Joy Bright Hancock Fund

Joy Bright was born in Wildwood, NJ on May 4, 1898. During World War I, after attending business school in Philadelphia, PA, she enlisted in the Navy as a Yeoman (F), serving Camden, NJ and at the Naval Air Station, Cape May.

After attending Foreign Service School, she obtained her private pilot's license. For more than a decade before World War II she was responsible for the Bureau's public affairs activities. In October 1942, she was commissioned a Lieutenant in the new Women's Reserve (WAVES). She initially served as WAVES representative rising to the rank of Commander by the end of the War.

In February 1946, she became the Assistant Director (Plans) of the Women's Reserve and was promoted to WAVES Director, with the rank of Captain. She guided the WAVES through the difficult years of Naval contraction in the later 1940s and the expansion of the early 1950s, a period that also saw the Navy's women achieve status as part of the regular Navy.

On July 1, 1953, she retired as WAVES Director and received the Legion of Merit for her years of service. While retired, she was still unhappy that little had been written about women in the Navy, so she began compiling her memoirs. The book, Lady in the Navy, was published in 1972 and focused on her personal account of the growth of the WAVES and of her other reminiscences. It is considered perhaps the best autobiographical study of women in the Navy.
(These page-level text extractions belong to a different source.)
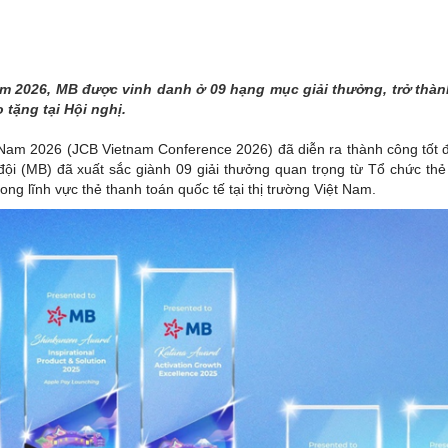
THÀNH PHỐ HUẾ
m 2026, MB được vinh danh ở 09 hạng mục giải thưởng, trở thà
 tặng tại Hội nghị.
t Nam 2026 (JCB Vietnam Conference 2026) đã diễn ra thành công tốt 
i (MB) đã xuất sắc giành 09 giải thưởng quan trọng từ Tổ chức thẻ
ng lĩnh vực thẻ thanh toán quốc tế tại thị trường Việt Nam.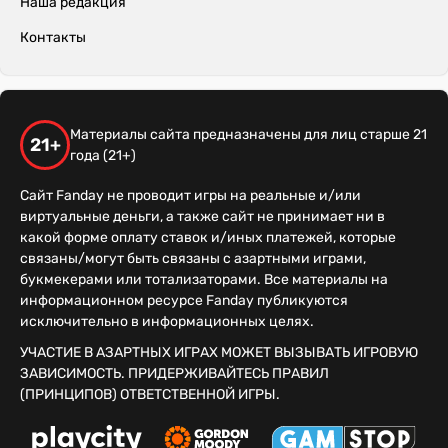
Наша редакция
Контакты
Материалы сайта предназначены для лиц старше 21
21+
года (21+)
Сайт Fanday не проводит игры на реальные и/или
виртуальные деньги, а также сайт не принимает ни в
какой форме оплату ставок и/иных платежей, которые
связаны/могут быть связаны с азартными играми,
букмекерами или тотализаторами. Все материалы на
информационном ресурсе Fanday публикуются
исключительно в информационных целях.
УЧАСТИЕ В АЗАРТНЫХ ИГРАХ МОЖЕТ ВЫЗЫВАТЬ ИГРОВУЮ
ЗАВИСИМОСТЬ. ПРИДЕРЖИВАЙТЕСЬ ПРАВИЛ
(ПРИНЦИПОВ) ОТВЕТСТВЕННОЙ ИГРЫ.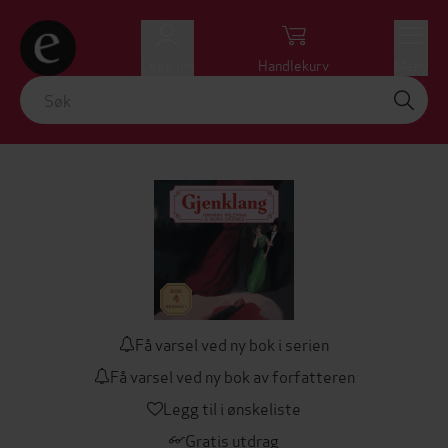
Logg inn
Handlekurv
Meny
Få varsel ved ny bok i serien
Få varsel ved ny bok av forfatteren
Legg til i ønskeliste
Gratis utdrag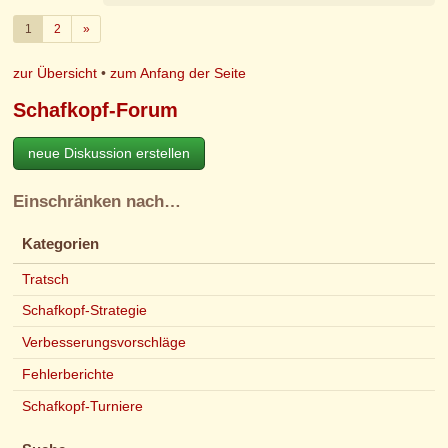
Weiter
1
2
»
zur Übersicht
•
zum Anfang der Seite
Schafkopf-Forum
neue Diskussion erstellen
Einschränken nach…
Kategorien
Tratsch
Schafkopf-Strategie
Verbesserungsvorschläge
Fehlerberichte
Schafkopf-Turniere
Her ideals, energy and enthusiasm are continually reflected in the integration of women in the regular Navy. Mrs. Hancock donated her personal papers, manuscripts, research materials and photographs to the University of Georgia Libraries' Hargrett Rare Book & Manuscript Library. She additionally established the Joy Bright Hancock Fund through her estate on October 22, 1980. The purpose of the fund is to support the University Library's collections in Naval and Military Science, Women's Studies and United States History.